Branding is about so much more than Sex and the City

24 October 2023

Andrew Crisp focuses on the need for strong and strategic approaches to brands in business education.

 

Brand is sometimes a dirty word in academia with some suggesting that it smacks of commercialisation and is not appropriate.  However, business schools and universities are competing for students and that competition has intensified in recent years with new entrants outside traditional higher education institutions and greater international competition.  Brand can play a significant role in helping institutions stand out, ensuring marketing budgets are efficiently and effectively used.

Twenty years ago, when CarringtonCrisp was founded, our first product was a study titled ‘The Business of Branding’.  A seminar for the then Association of Business Schools revealed that those tasked with marketing their business schools were under resourced and struggling to clearly identify points of difference in their offer compared with others.

In the first study, the words most often used by students to describe their business school were friendly, international, academic and modern.  Probably words that might be used to describe 99% of business schools around the world, and definitely not words that help differentiate those business schools from their competitors.

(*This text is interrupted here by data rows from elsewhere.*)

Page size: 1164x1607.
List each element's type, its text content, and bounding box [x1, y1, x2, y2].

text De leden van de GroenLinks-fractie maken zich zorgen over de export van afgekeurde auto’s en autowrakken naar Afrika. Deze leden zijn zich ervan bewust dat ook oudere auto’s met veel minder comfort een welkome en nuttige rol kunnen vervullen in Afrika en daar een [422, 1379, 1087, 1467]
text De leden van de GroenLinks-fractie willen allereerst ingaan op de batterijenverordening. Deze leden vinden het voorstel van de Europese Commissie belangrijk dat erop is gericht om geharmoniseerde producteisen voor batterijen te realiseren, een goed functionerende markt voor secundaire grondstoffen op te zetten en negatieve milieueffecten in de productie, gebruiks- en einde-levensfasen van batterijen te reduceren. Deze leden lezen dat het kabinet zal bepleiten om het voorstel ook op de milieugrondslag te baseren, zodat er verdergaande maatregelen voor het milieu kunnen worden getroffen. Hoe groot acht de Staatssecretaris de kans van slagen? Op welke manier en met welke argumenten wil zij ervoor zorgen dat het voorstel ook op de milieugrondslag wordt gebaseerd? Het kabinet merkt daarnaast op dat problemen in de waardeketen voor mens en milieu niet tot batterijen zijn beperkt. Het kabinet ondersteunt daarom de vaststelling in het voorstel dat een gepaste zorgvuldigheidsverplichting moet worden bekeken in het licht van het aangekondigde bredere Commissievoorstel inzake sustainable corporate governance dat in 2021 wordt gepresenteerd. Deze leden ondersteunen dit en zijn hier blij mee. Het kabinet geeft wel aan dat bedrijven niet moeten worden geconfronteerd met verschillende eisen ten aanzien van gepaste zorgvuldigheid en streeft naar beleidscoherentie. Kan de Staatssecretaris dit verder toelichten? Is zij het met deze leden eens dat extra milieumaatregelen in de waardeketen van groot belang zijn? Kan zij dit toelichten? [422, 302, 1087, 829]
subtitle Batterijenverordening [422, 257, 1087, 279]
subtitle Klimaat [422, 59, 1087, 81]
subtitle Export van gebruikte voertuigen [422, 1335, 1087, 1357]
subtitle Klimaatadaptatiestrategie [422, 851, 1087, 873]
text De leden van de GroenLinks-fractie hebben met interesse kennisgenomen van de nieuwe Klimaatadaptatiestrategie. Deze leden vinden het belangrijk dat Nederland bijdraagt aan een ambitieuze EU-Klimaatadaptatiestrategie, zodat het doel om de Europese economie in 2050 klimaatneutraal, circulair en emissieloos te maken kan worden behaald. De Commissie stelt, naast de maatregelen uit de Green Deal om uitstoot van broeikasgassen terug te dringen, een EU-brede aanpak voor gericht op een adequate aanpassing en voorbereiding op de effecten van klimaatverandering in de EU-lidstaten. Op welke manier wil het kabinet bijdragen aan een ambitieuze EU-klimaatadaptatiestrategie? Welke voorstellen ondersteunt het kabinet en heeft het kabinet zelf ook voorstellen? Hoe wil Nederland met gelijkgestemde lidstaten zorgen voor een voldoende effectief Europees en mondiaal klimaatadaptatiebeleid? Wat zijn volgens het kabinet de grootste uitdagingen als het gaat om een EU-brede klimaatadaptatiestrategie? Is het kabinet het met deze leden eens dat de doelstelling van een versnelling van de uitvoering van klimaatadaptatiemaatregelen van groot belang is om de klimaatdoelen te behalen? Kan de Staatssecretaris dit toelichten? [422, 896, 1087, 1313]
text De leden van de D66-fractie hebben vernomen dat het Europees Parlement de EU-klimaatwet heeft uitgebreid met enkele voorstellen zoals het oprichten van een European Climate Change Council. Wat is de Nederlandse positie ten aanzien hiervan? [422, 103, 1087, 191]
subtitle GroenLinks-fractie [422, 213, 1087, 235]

Before starting CarringtonCrisp, I worked for a corporate communications agency where I lead the team that helped rebrand London Business School; for them the key word was London and everything that it suggested.  At the time the website address was changed from lbs.ac.uk to london.edu.  However, ownership of a place is difficult, just think of Imperial College London, King’s College London, University College London and the London School of Economics to name a few; in recent research we found 66 institutions in London offering business degrees.

Some confuse brand with logo and branding with marketing, but these are very distinct terms.  Logo is one expression of the brand and marketing is the activity which can support communication of the brand, but brand itself is far more strategic.  That being said, marketing can sometimes have a considerable impact on raising brand awareness.  The Daily Mail recently carried a photo of Sarah Jessica Parker, the Sex and the City star, carrying two UCL tote bags.  It will have little impact on choice of UCL as an institution, but does no harm in raising awareness of UCL.

Brand needs to be strategic, driven by clear values and purpose, focused on audiences and ambition.  Differentiation is becoming a more difficult challenge in a crowded business education landscape, but those schools that can build a strong, clear brand will be reap enormous rewards with students, staff, alumni and many other stakeholders.